◆ THE PROBLEM:
Within the material below, how many lines carry the word "Group"? State only the number.

◆ DATA TO PROCESS:
————
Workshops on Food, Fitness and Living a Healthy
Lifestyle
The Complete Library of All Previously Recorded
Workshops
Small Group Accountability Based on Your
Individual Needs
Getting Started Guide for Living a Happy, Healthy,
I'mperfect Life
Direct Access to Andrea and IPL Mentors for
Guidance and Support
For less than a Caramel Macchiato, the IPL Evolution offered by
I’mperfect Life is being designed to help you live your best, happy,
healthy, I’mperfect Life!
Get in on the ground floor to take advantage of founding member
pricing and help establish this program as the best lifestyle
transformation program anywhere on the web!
————
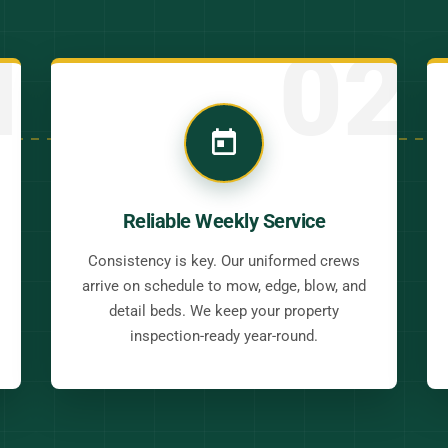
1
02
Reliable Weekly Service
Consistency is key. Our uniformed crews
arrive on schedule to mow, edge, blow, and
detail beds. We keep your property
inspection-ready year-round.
————
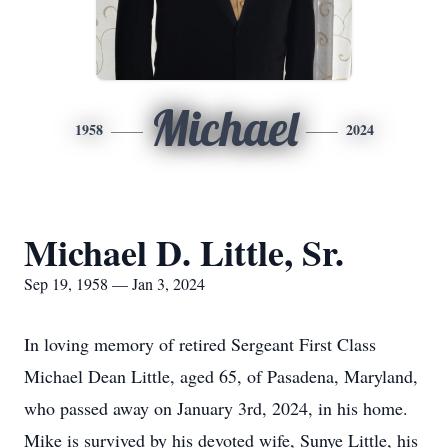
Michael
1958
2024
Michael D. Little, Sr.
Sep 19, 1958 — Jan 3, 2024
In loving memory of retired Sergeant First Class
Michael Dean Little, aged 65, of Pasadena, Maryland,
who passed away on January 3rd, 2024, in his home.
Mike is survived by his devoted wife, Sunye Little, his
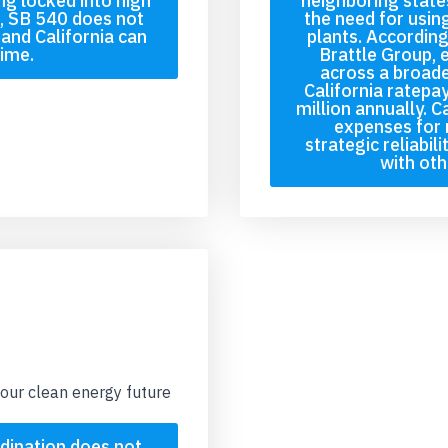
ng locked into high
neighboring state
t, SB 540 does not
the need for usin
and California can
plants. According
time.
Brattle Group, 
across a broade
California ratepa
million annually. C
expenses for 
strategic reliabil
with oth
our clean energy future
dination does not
————
◆ EXERCISE RESULT:
2